--- Start Passage shown ---
No, no, Lincoln. You need to pull harder on the string. Hold it up, like this… see? That’s right. That’s… wrong! The storm cloud is to the east, man, to the east!
Hoo, man… You got me at a bad time. Just here with the Big Green posse on this bizarro version of the planet Earth – one on which different historical periods co-exist like folks at a multicultural retreat. Our traveling companion, Abe Lincoln (or is it anti-Lincoln? They both tagged along and I’m having trouble telling them apart), is trying to work out how to fly a kite. He got the idea from fellow prominent historical figure Benjamin Franklin, who arrived on board the Lusitania to participate in a little recreational kite-play here on the boardwalk in Atlantic City. I’m encouraging Lincoln to take in a little slack on that kite line, and he’s just not getting it. Ben Franklin has offered a few helpful tips, but he keeps getting distracted by his Blackberry. (Guy just can’t put it down, for chrissake. Hope he doesn’t drive.) What the hell… you’d think Lincoln would trust me after all we’ve been through together. Sheesh.
I don’t want you to go away thinking we’re just blowing time down here. Actually, it’s probably been about as productive from a musical standpoint as any tour we’ve been on since we began our interstellar barnstorming some ten long years ago. For one thing, it’s easy enough to find a town on this time-challenged planet that hasn’t heard any of our songs, let alone those of Jimi Hendrix, The Beatles, and so on. There’s this one village up the road that is stuck in 1957. We can go
there, set up, and play a bunch of Elvis Costello numbers, pretend they’re our own, and people eat it up like free pizza. Amazing! And when we introduce Marvin (my personal robot assistant), the crowd goes wild. It’s almost as though they’ve never seen a brass, electrode-encrusted robot before. Seriously, it’s tempting to just stay here and bask in something that at least looks like success, but…. that’s not what we’re about. No, sir… Big Green never takes the easy way out. If we stand for anything, it’s for doing things the hard way. Praise, money, critical acclaim, the love of millions – that’s not for us, man. Am I right, boys? I SAID, AM I RIGHT??
--- End Passage shown ---
--- Start Data provided ---
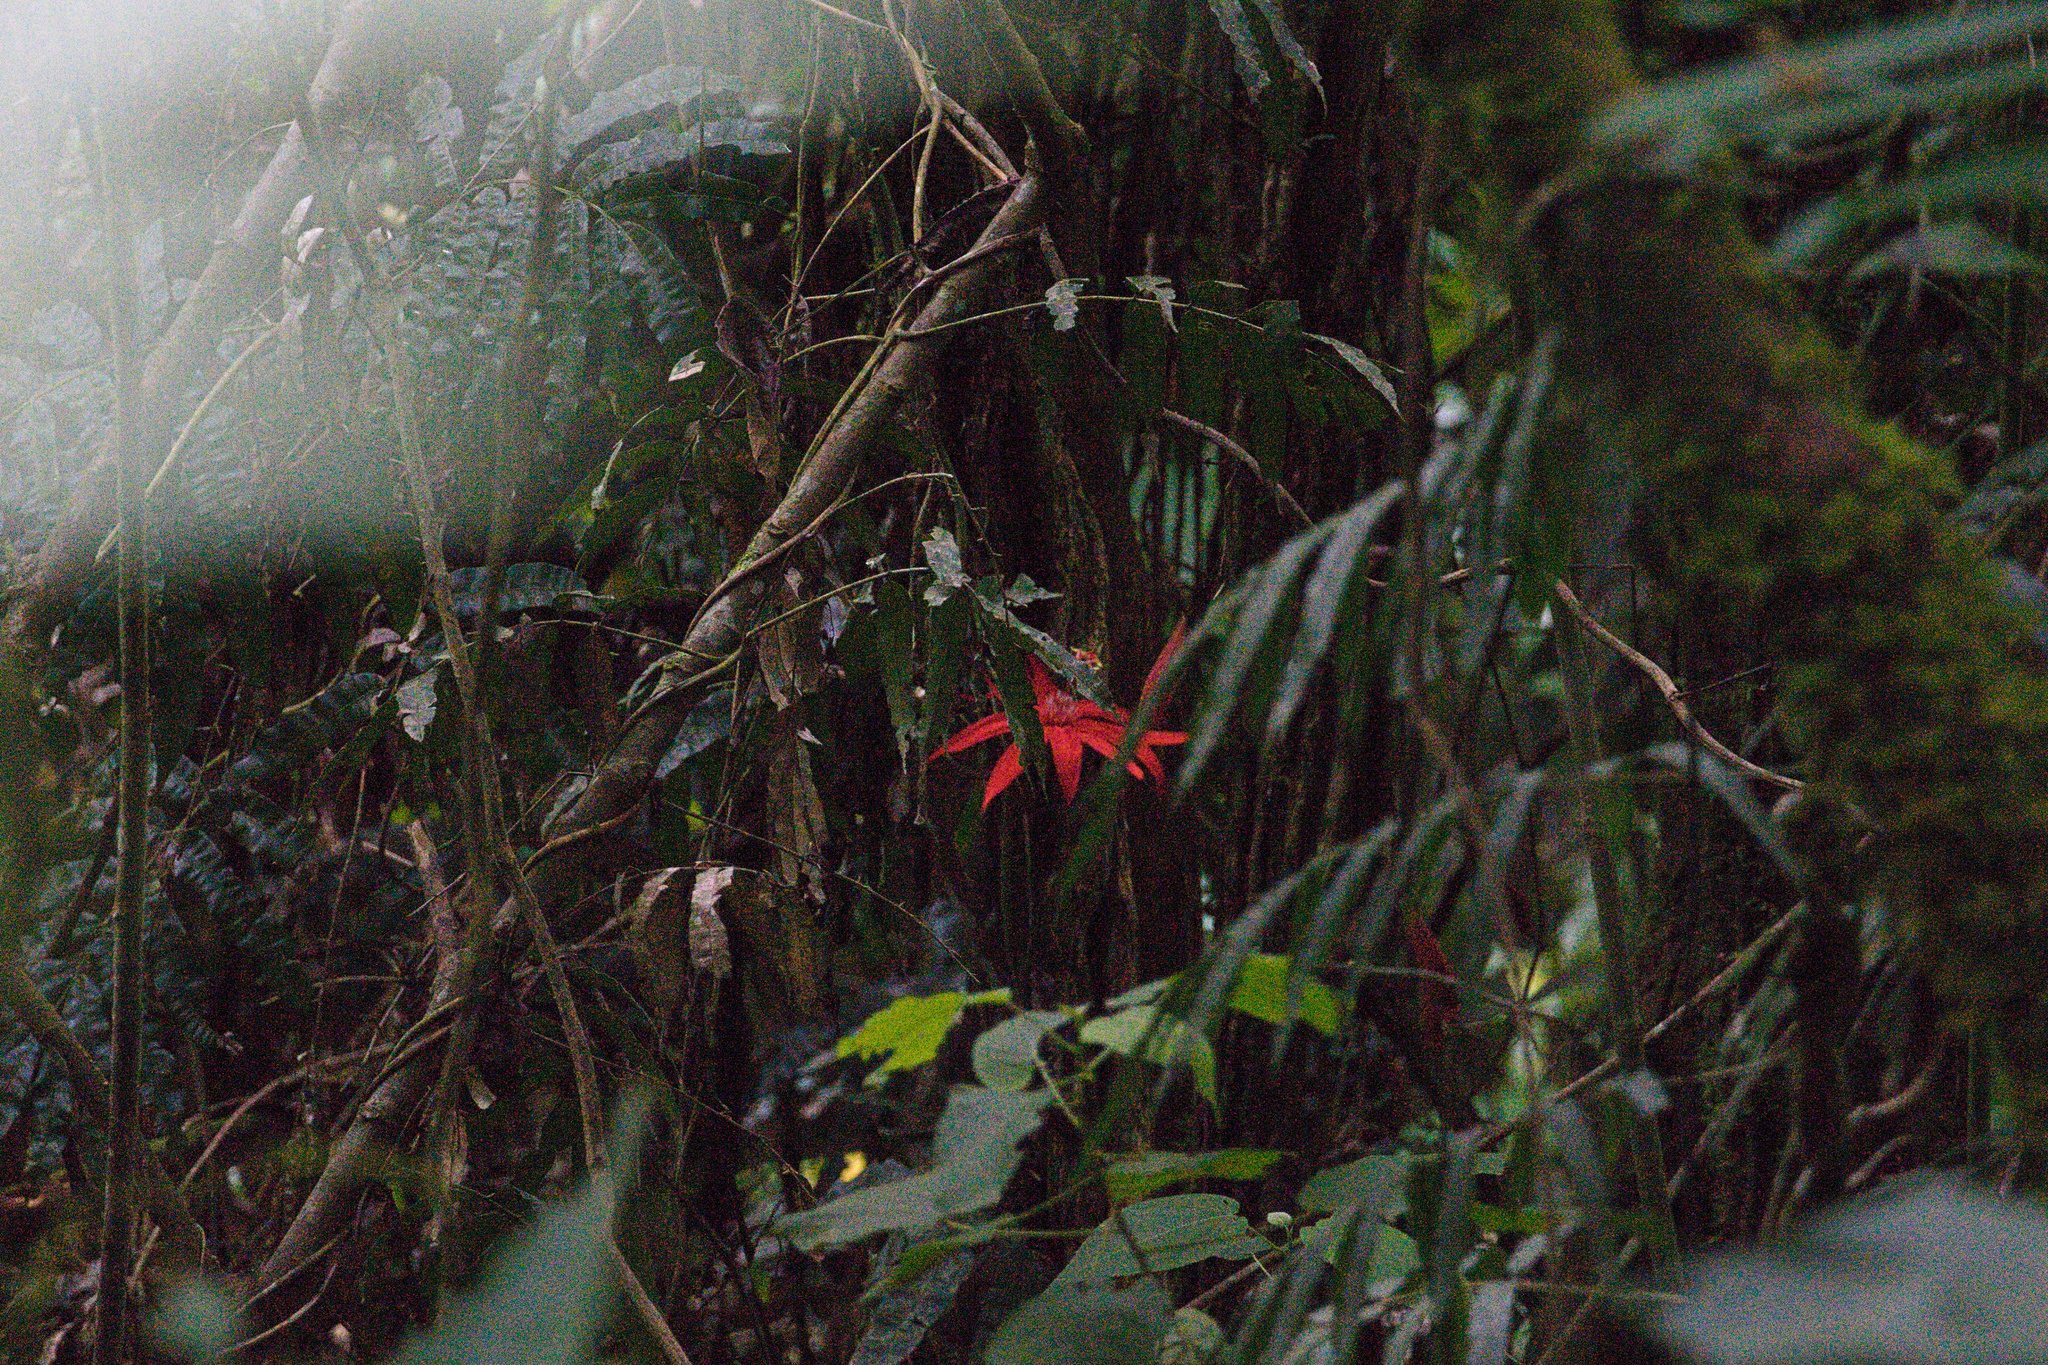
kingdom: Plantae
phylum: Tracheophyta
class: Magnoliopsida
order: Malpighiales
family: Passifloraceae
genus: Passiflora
--- End Data provided ---
Stated task
Retype the part of the Big Green passage starting with "No, no, Lincoln." and going on through "to the east!". This data was drawn from a separate source.

Written solution
No, no, Lincoln. You need to pull harder on the string. Hold it up, like this… see? That’s right. That’s… wrong! The storm cloud is to the east, man, to the east!